WHAT YOU NEED TO DO ▸
Report each line of the records that contains the word "sound".

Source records
-- Opening Marker --

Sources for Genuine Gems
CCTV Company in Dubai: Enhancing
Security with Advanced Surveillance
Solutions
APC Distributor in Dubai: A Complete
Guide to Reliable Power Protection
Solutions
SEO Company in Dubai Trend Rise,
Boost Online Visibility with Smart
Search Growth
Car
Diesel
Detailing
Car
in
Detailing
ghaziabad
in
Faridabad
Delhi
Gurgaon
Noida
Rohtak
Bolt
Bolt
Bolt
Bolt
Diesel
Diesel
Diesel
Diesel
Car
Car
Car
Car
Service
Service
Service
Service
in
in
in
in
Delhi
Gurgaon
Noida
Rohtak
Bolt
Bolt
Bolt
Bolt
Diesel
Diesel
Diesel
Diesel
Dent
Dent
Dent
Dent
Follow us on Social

-- Closing Marker --
-- Opening Marker --

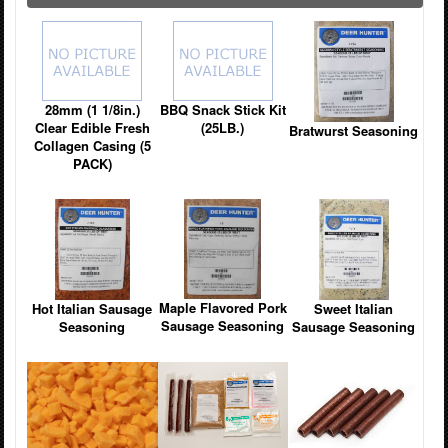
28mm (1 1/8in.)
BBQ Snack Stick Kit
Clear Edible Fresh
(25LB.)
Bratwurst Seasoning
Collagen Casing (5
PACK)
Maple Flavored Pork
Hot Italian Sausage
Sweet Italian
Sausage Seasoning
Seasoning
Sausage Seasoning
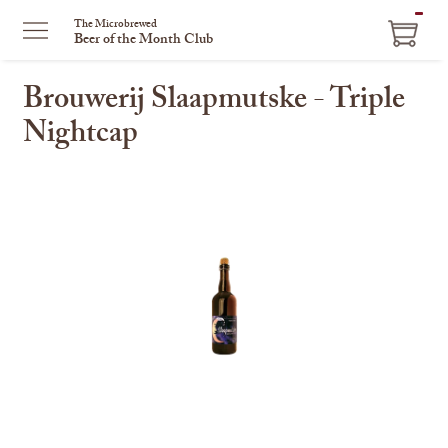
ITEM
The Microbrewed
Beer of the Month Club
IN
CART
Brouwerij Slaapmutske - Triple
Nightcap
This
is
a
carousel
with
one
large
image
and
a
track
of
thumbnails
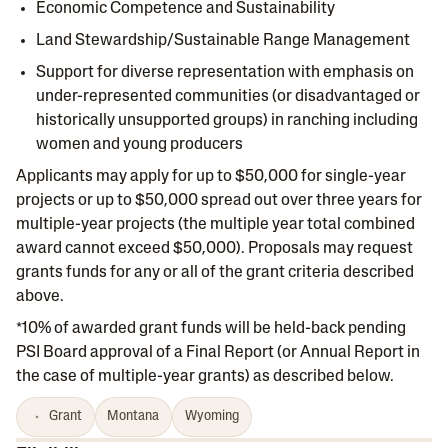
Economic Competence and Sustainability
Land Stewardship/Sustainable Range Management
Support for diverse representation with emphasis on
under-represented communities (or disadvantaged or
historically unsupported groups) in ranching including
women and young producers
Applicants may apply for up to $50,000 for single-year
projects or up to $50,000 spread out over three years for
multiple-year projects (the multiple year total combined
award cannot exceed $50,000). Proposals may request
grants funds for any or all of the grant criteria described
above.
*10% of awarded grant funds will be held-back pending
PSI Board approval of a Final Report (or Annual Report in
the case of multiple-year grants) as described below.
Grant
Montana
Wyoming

-- Closing Marker --
-- Opening Marker --

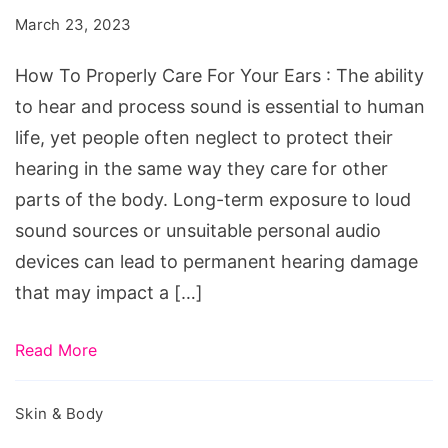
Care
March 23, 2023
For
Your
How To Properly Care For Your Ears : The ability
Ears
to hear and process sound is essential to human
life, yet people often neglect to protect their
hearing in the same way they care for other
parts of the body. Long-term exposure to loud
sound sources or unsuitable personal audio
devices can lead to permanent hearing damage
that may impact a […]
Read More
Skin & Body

-- Closing Marker --

THE COMPLETED TASK ▸
to hear and process sound is essential to human
sound sources or unsuitable personal audio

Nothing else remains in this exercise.